IF this model does not work out elsewhere, maybe it's more a case of a return to "the good old days" ...maybe these visionary tech startups are just going back to basics?
I wonder how some of the educators who don't like the idea of these "meddling profit making companies coming in and disrupting education with crazy ideas that end up not working" feel about the suggestion that
Startups like AltSchool are being as traditional as you can get in education.
With the exception of an ipad and some coding, the Alt School appears to have taken education back to the 19th Century: A single room school, with a strong focus on the local economy's needs... How much more traditional can you get?! Of course;
1) This won't be to all education stakeholders liking, and
2) This perhaps isn't the best possible model we might hope for
But these two points above are in conflict with each other...
A preferred model might be for these crazy startup people to be allocated a classroom and conduct their startup experiments under the supervision and guidance of qualified educators.
But getting consensus for this would take a lifetime and the techies, who perhaps didn't like school too much as they were introverts and/or because they just wanted to code all day, now have successful careers. They may also have school age kids which can obviously be a powerful motivator for wanting change sooner rather than later.
"The U.S. education sector is highly fragmented and politicized; it's hard to win major contracts for radically new approaches without a lot of tussles. By contrast, in countries such as Chile and Australia, the national authorities can embrace new tools quite quickly and decisively" Ramona Pierson, Declara CEO via Forbes
We all want the best for our kids and, if parents who work in startups feel something isn't working in education and if they have the time, money and influence... Of course they will approach the problem in the way they know best, by getting creative and disruptive. I'll leave you with Susan Cain and the political classes;
"The kids break excitedly into their groups, seating themselves in three large clusters. there's no need to move any furniture. Since so much of the curriculum is designed for group work, the classroom desks are already arranged in pods of seven desks each. The room erupts in a merry din. Some of the kids who'd looked deathly bored during the 10 minute lecture are now chatting with their peers.
But not all of them. When you see the kids as one big mass, they look like a room full of joyfully squirming puppies. But when you focus on individual children - like Maya, a redhead with a ponytail, wire-rimmed glasses and a dreamy expression on her face - you get a strikingly different picture.
Maya is an introvert; she is out of her element in a noisy and over stimulating clasroom where lessons are taught in large groups. Her teacher told me that she'd do much better in a school with a calm atmosphere where she could work with other kids who are "equally hardworking and attentive to detail," and where a larger portion of the day would involve independent work." Susan Cain, Quiet
Meanwhile, back at the "political class" unlike these startup founders, politicians don't even use the service that they are in charge of... as they opt to send their kids to private school instead.

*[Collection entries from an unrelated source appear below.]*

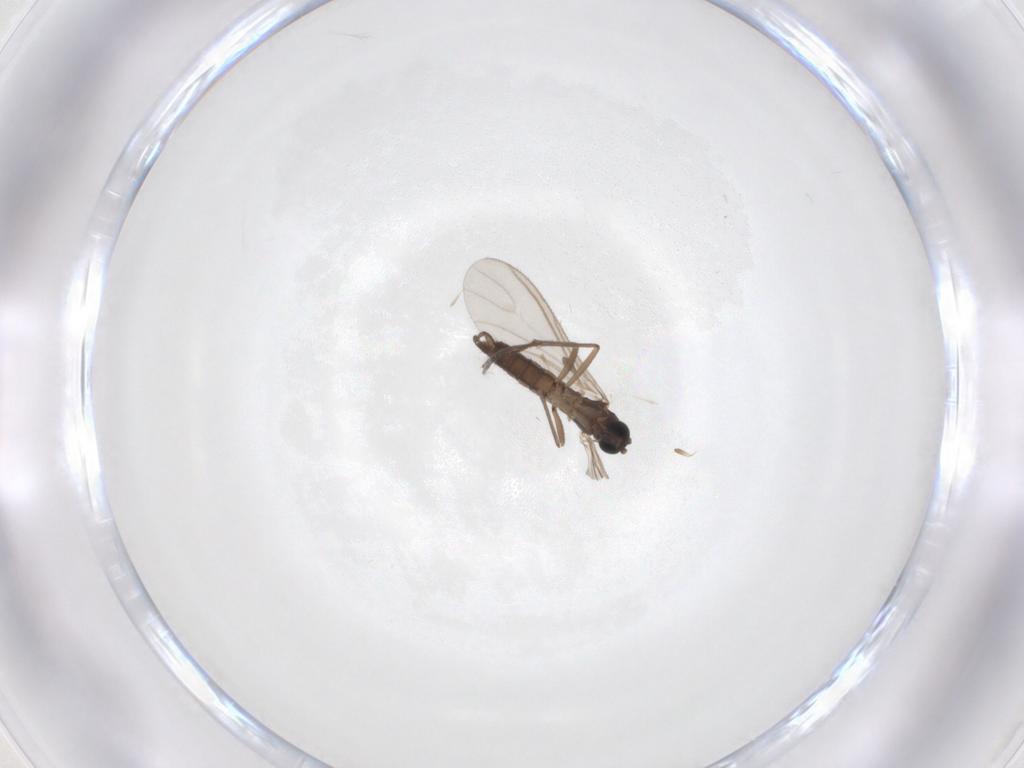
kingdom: Animalia
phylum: Arthropoda
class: Insecta
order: Diptera
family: Sciaridae
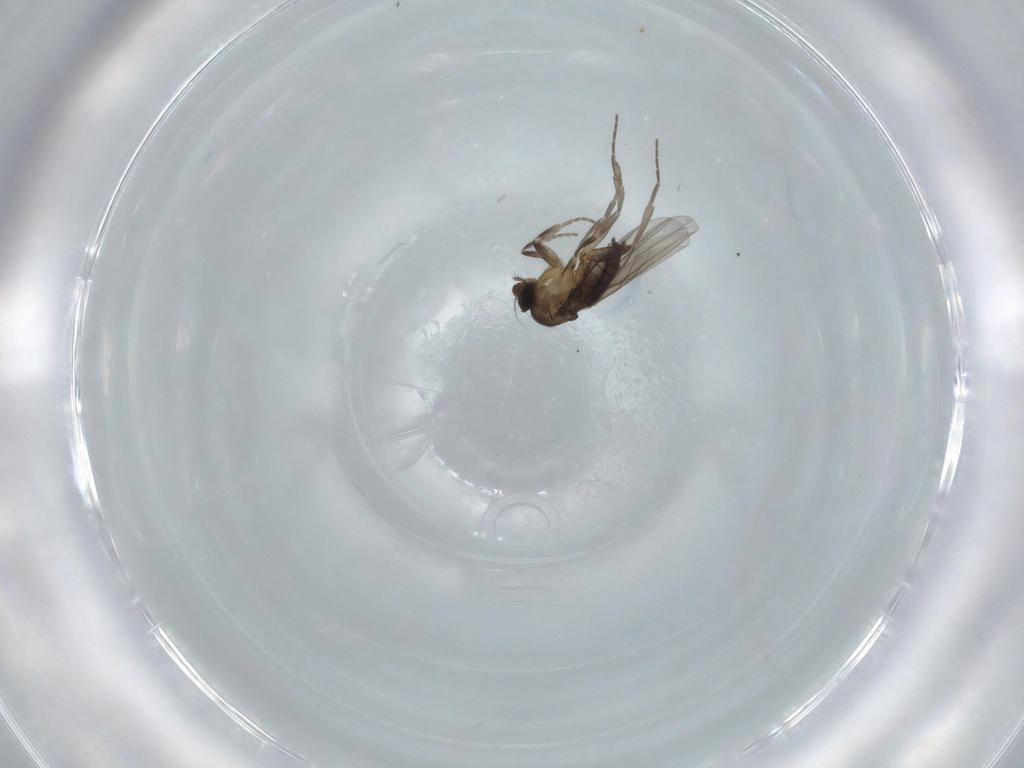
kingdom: Animalia
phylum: Arthropoda
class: Insecta
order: Diptera
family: Phoridae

Or what about the fact that many commentators have highlighted the role that social media has played in the 2015 General Election, something that David Cameron dismissed in 2009 with his comment that;
"Too many Twits might make a Twat"
As for Twitter going from being dismissed to 92% roll out in 6 years? Not bad for a small Silicon Valley startup that is only 8 years old. Who's to say the founders of Alt School won't help the politicians and, more importantly, our kids win at education too?